"He's got no right to do it the way he's doing it, though," the man insisted. "England can't tax us, not in law. Only we can tax ourselves."
"That's how we see it. England sees it differently." Again, Victor spoke carefully. Ordinary people could talk as free as they pleased. No one cared about them. But chances were somebody in this crowded room would report his words to the English authorities… and someone else would report them to the local leaders squabbling with those authorities. He didn't want either side to conclude he was a traitor.
He didn't want the two sides banging heads, either. Whether he could do anything to stop them might be a different question.
Another man banged his mug down hard on the tabletop in front of him. "Me, I'm damned if I'll buy anything that comes from England, as long as she's going to play these dirty games," he declared. "We can make do with what we turn out for ourselves."
"That's right!" someone else shouted. Heads bobbed up and down. Support for the latest boycott ran strong.
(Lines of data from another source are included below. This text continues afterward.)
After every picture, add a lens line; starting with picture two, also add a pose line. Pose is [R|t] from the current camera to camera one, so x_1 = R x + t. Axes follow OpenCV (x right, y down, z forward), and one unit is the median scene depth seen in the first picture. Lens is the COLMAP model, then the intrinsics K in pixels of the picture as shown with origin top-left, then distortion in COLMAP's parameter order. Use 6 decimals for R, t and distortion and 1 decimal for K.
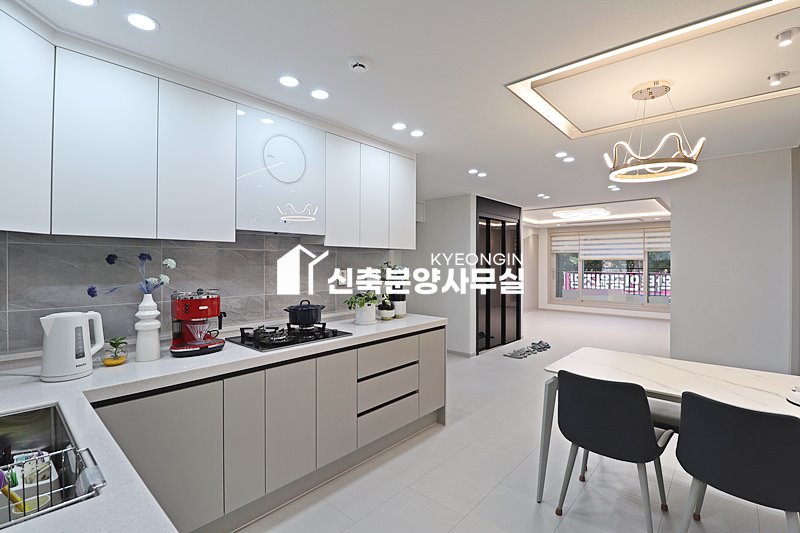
lens RADIAL K [[371.4, 0, 404.1], [0, 371.4, 262.3], [0, 0, 1]] dist [0.001096, -0.013834]
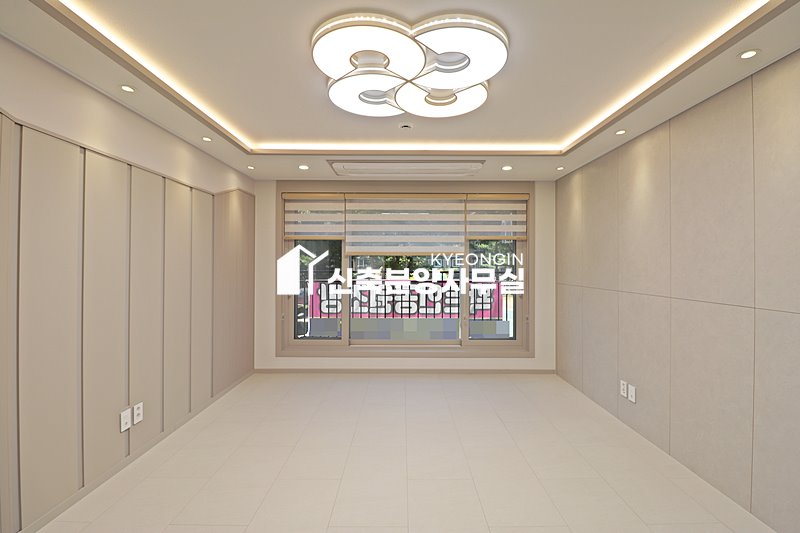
lens RADIAL K [[368.3, 0, 403.7], [0, 368.3, 263.6], [0, 0, 1]] dist [-0.000867, -0.013959]
pose [[0.746979, 0.001727, 0.664846, 0.633821], [-0.001194, 0.999998, -0.001256, 0.012485], [-0.664847, 0.000144, 0.746980, 1.734650]]
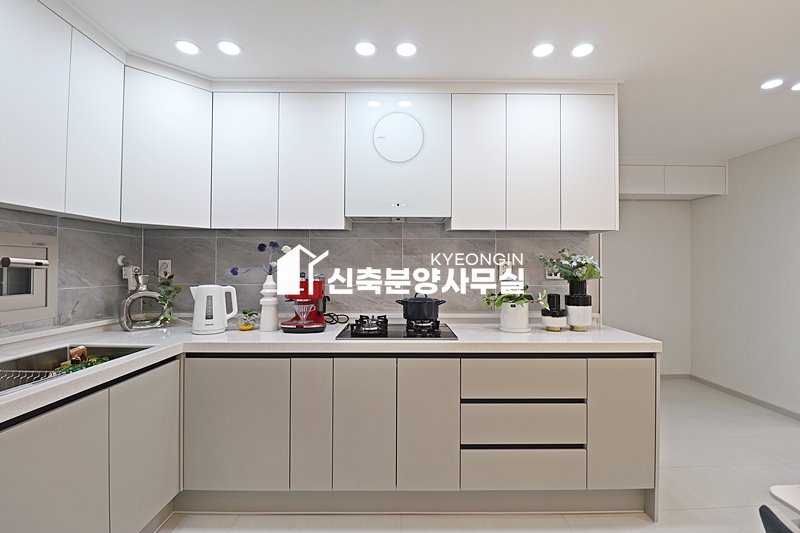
lens RADIAL K [[371.4, 0, 404.1], [0, 371.4, 262.3], [0, 0, 1]] dist [0.001096, -0.013834]
pose [[0.666446, -0.008842, -0.745501, 0.264806], [-0.002321, 0.999900, -0.013934, 0.032143], [0.745550, 0.011017, 0.666359, 0.285771]]
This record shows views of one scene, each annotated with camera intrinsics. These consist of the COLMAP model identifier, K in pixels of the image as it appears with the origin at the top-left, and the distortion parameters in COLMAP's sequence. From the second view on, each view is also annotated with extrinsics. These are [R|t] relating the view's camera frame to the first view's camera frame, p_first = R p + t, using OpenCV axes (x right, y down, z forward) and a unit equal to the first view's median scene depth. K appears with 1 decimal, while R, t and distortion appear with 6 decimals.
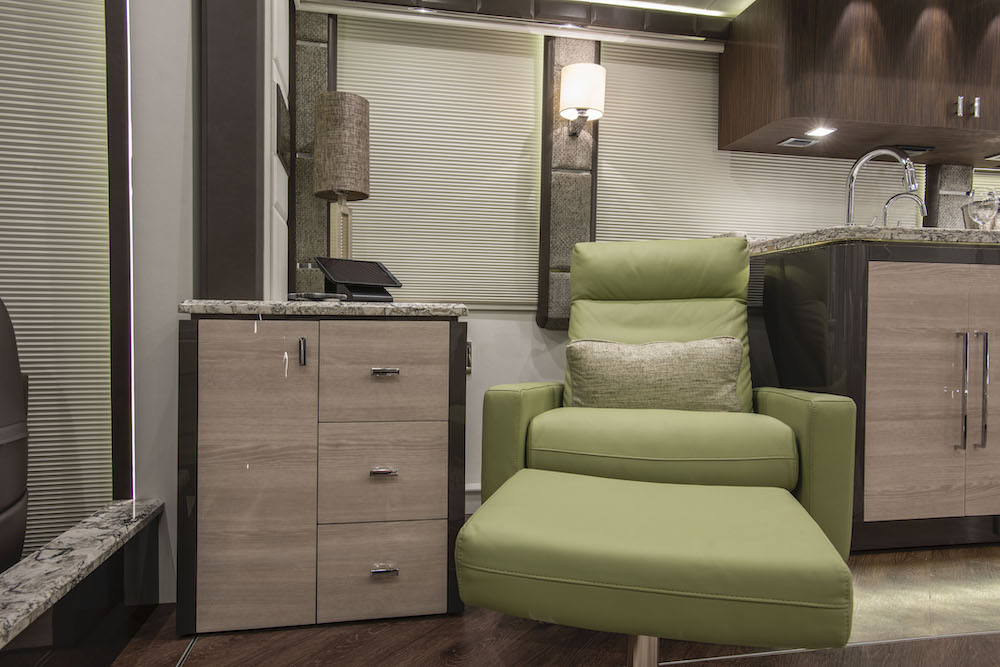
lens RADIAL K [[646.1, 0, 512.4], [0, 646.1, 332.1], [0, 0, 1]] dist [0.001578, 0.004768]
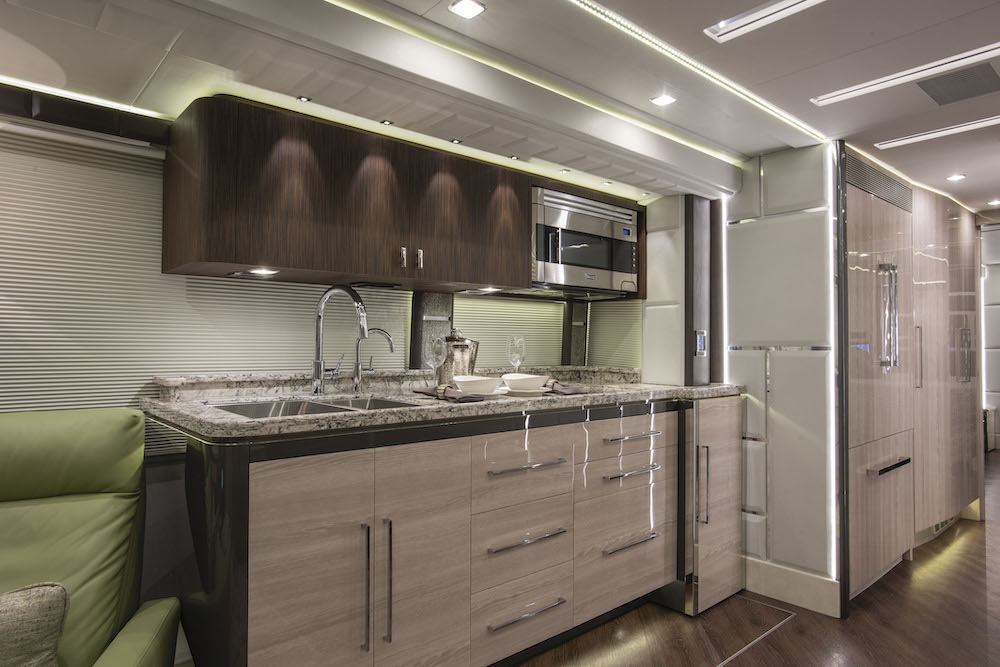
lens RADIAL K [[612.7, 0, 500.0], [0, 612.7, 333.5], [0, 0, 1]] dist [-0.057506, 0.086704]
pose [[0.869476, 0.004532, 0.493955, 0.374278], [0.010191, 0.999581, -0.027110, -0.214187], [-0.493871, 0.028606, 0.869065, 0.122757]]
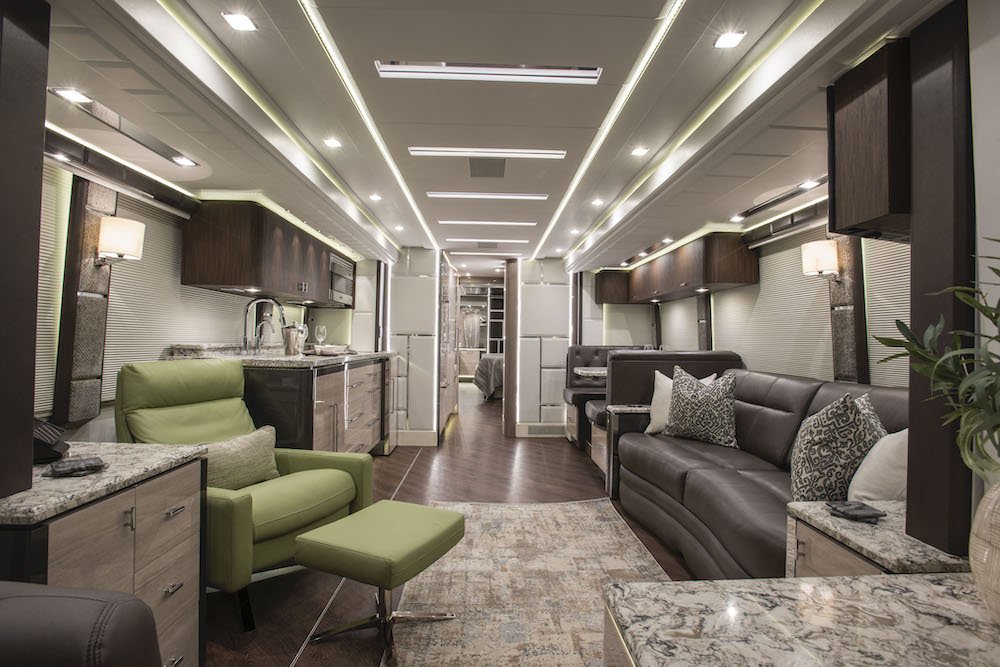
lens RADIAL K [[478.6, 0, 501.1], [0, 478.6, 337.5], [0, 0, 1]] dist [-0.052332, 0.015619]
pose [[0.176738, 0.001808, 0.984256, -0.695071], [-0.007323, 0.999973, -0.000522, -0.202277], [-0.984231, -0.007115, 0.176746, 0.136492]]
A hundred years earlier, the settlers couldn't have done without England. The mother country made too many things they couldn't make for themselves. No more. Oh, some luxury goods, furs and silks and furniture and fripperies, still came from across the sea. But Atlantis could do without those, even if certain rich Atlanteans-some of them Radcliffs and Radcliffes-still pined for them.
"D'you buy English, Major?" asked the man who'd said the king had no right to tax Atlanteans.
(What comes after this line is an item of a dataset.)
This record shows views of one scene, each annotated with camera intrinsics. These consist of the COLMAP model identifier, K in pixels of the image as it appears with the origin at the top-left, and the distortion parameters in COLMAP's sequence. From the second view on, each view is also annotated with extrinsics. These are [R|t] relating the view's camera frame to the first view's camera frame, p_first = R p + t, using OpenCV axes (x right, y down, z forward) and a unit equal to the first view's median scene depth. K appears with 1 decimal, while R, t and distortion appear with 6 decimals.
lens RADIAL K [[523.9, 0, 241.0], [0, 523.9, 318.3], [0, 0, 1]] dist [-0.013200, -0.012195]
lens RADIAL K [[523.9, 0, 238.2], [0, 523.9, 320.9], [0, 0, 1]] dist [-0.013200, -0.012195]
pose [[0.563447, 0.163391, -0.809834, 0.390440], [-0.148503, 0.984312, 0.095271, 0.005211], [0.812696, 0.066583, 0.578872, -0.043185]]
A hush fell. Everyone waited on Victor's answer. He passed it off with a laugh, or tried to: "What? This far inland? I didn't think they let English goods get past the coast."
When the laugh rose, it was an angry one. England might think of the Atlantean settlers as bumpkins one and all. The rich merchants in the seaside towns resented what the English thought of them-and thought the same thing of their inland cousins.